There will be relief in Europe after fears that Germany would weigh down the eurozone. Europe’s output has, however, consistently grown slower than the United States and China. The US economy grew by 0.7 percent between July and September compared to the previous three months, the Department of Commerce said Wednesday. Analysts expect slower eurozone growth in the final three months of 2024. Bert Colijn of ING Bank noted that Wednesday’s figure was “in part driven by one-offs,” pointing to Ireland’s “notoriously volatile” growth which had a positive effect. “For the quarters ahead, we think it’s fair to expect a slowdown in growth again as the outlook remains weak,” Colijn added. In the previous quarter, the eurozone only grew by 0.2 percent, after 0.3 percent in the first three months of the year. Colijn mentioned that the economy “remains sluggish” and warned that “growth in the fourth quarter is likely to come in lower.”

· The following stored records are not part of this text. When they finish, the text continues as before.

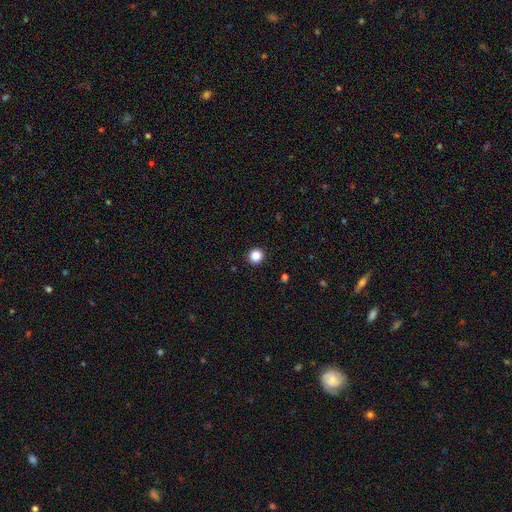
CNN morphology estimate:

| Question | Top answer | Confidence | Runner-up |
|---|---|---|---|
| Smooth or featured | smooth | 86% | star or artifact (11%) |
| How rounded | round | 94% | in between (5%) |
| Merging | none | 93% | minor disturbance (4%) |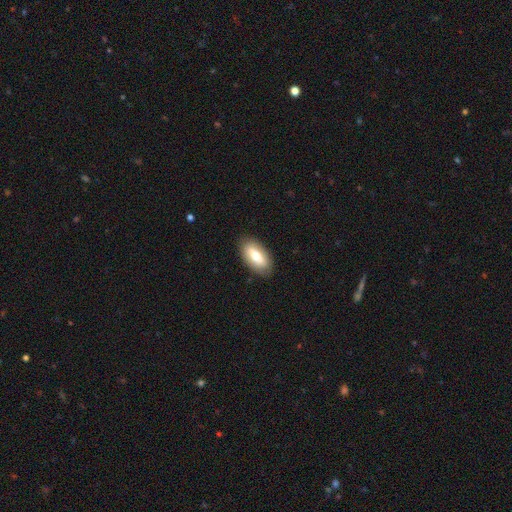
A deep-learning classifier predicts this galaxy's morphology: Smooth or featured? smooth (59%)
How rounded? in between (91%)
Merging? none (86%)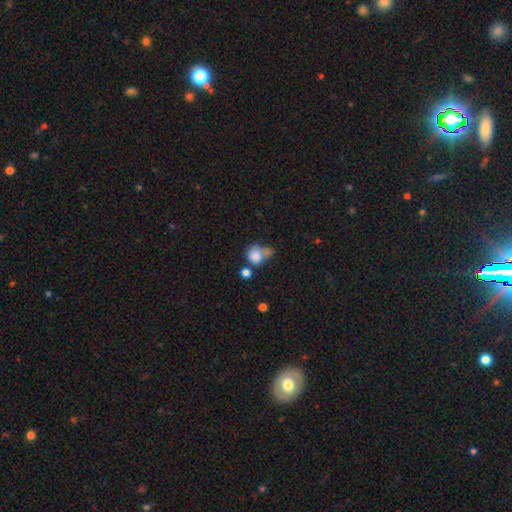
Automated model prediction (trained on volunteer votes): Morphology: type=smooth (79%); roundness=round (66%); merging=merger (34%).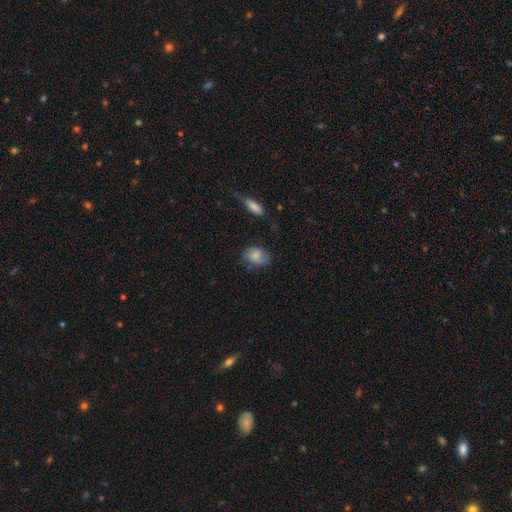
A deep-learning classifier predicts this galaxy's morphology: Smooth or featured? smooth (75%)
How rounded? in between (66%)
Merging? none (64%)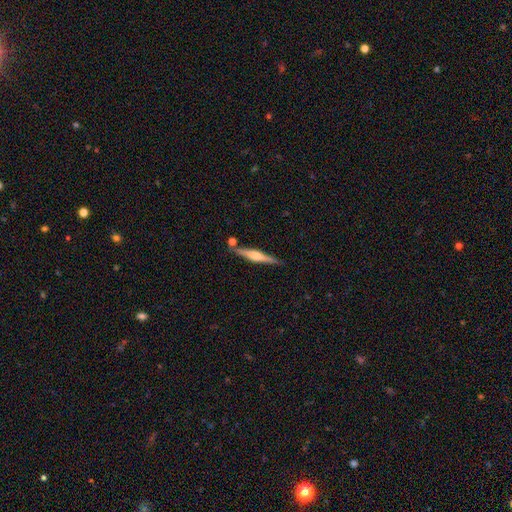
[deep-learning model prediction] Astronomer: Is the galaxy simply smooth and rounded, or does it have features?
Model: featured or disk — 67%.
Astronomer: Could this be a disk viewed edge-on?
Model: yes — 98%.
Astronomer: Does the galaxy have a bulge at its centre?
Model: rounded — 72%.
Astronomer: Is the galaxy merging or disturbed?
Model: none — 82%.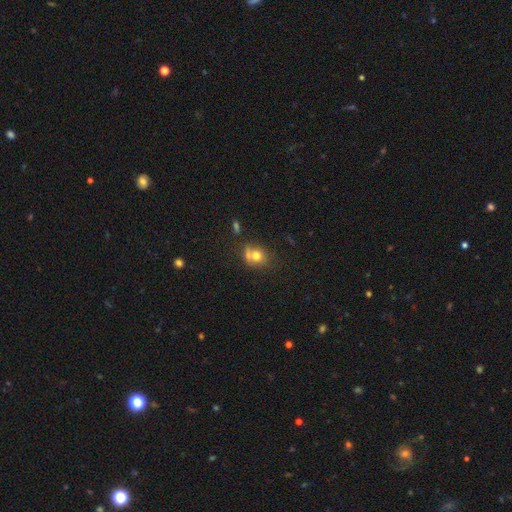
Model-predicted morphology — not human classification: This is likely a smooth galaxy (72%). How rounded: likely round (67%). Merging: possibly none (46%).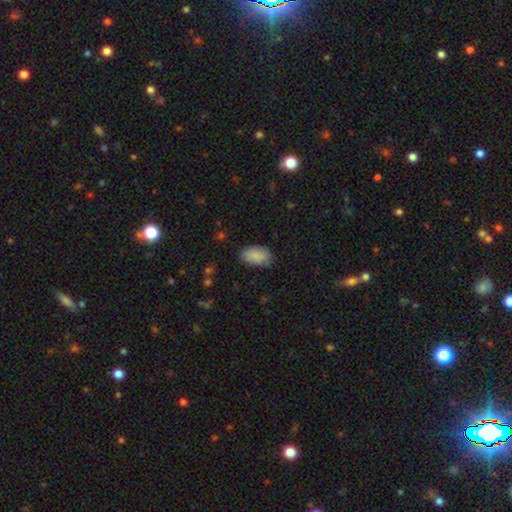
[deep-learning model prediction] smooth 87%, featured or disk 7%, star or artifact 7%. Down the decision tree: how rounded — in between (94%); merging — none (81%).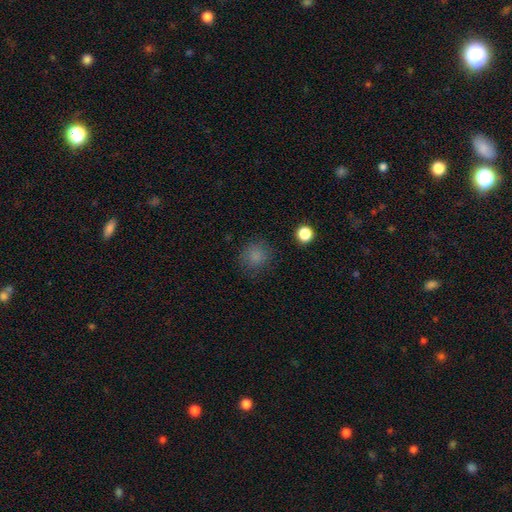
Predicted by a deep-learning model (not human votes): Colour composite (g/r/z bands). It shows a smooth galaxy with no disk features (82%) that is round (87%). Merging: none (83%).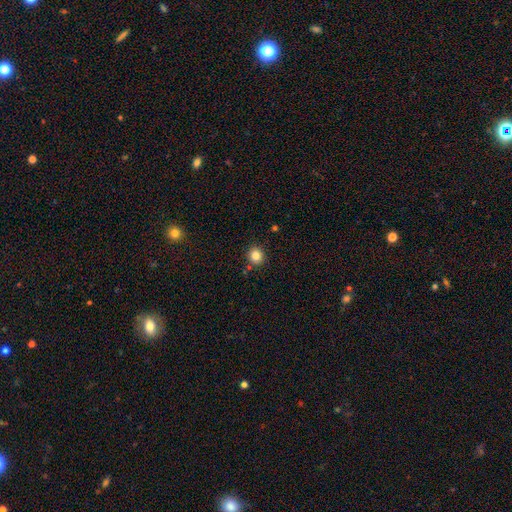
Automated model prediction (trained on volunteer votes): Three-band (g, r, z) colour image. It shows a smooth galaxy with no disk features (83%) that is round (89%). Merging: none (87%).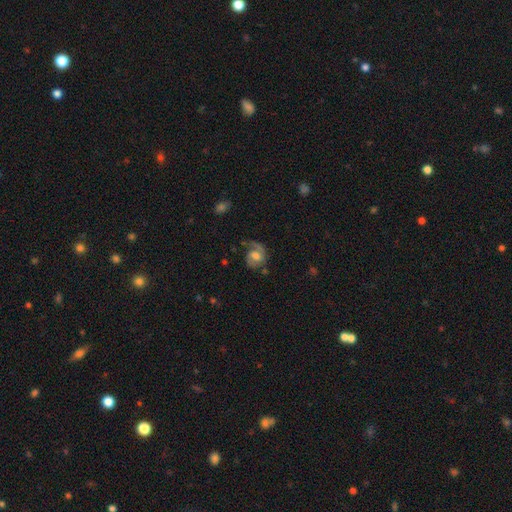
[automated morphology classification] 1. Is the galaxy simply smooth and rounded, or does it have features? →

With inflation in the single currency area now below the ECB’s two-percent target, policymakers have recently turned their attention to growth, accelerating interest rate cuts with more expected soon. There are concerns that with multiple challenges, especially for Europe’s manufacturing industry, the eurozone economy will not grow as much as predicted earlier this year. The European Commission, the EU’s executive arm, has predicted the single currency area to grow by 0.8 percent in 2024 but is set to update its forecasts on November 15. EU economy chief Paolo Gentiloni stated early in October that the bloc’s “previous forecast of 0.8 percent of growth (in 2024) will be not far from the reality.” Economists also warned the eurozone could post weaker growth than expected next year. “We forecast eurozone GDP to grow by just 0.7 percent in 2025 compared to a consensus forecast of 1.3 percent,” said Franziska Palmas, senior Europe economist at Capital Economics research group.

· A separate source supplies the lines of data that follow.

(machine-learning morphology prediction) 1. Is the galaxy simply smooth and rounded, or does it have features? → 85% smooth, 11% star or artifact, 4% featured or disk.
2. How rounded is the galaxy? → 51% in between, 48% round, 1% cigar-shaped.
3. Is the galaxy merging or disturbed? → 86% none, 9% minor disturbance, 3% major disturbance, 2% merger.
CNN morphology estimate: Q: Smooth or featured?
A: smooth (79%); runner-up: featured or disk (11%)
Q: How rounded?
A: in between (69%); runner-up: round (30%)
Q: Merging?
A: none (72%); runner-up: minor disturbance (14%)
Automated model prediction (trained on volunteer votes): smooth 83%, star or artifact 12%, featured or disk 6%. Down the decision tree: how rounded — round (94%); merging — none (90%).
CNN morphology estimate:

Across the English Channel, British finance minister Rachel Reeves announced higher estimates Wednesday for the UK economy, with forecasts of 1.1 percent growth in 2024 and 2.0 percent in 2025. The picture across the eurozone was mixed. Spain, the eurozone’s fourth-largest economy, posted one of the area’s best growth figures in the third quarter, expanding by 0.8 percent thanks to rising exports, domestic consumption, and a tourism boom. The German economy surprisingly expanded by 0.2 percent quarter-on-quarter, narrowly avoiding a technical recession defined as two consecutive quarters of contraction. Meanwhile, French output received a boost from hosting this year’s Olympic Games, with gross domestic product rising by 0.4 percent in the third quarter. However, Italy stagnated in the third quarter, while Hungary tipped into recession after output contracted by 0.7 percent between July and September. In contrast, Austria grew by 0.3 percent during the same period. Overall, the 27-country European Union recorded growth of 0.3 percent in the third quarter from the previous three months, according to Eurostat.
All eyes will now be on eurozone inflation data for October to be published on Thursday, with expectations of a slight increase. Any rise in the rate of consumer price increases is unlikely to stop the ECB from cutting rates again in December, analysts said, since inflation is still falling faster than the bank had projected. “With surveys pointing to growth slowing and inflation well below the ECB’s forecasts for Q4, we do not think this will prevent the ECB from cutting the policy rate by 50bp (basis points) in December,” stated Palmas of Capital Economics.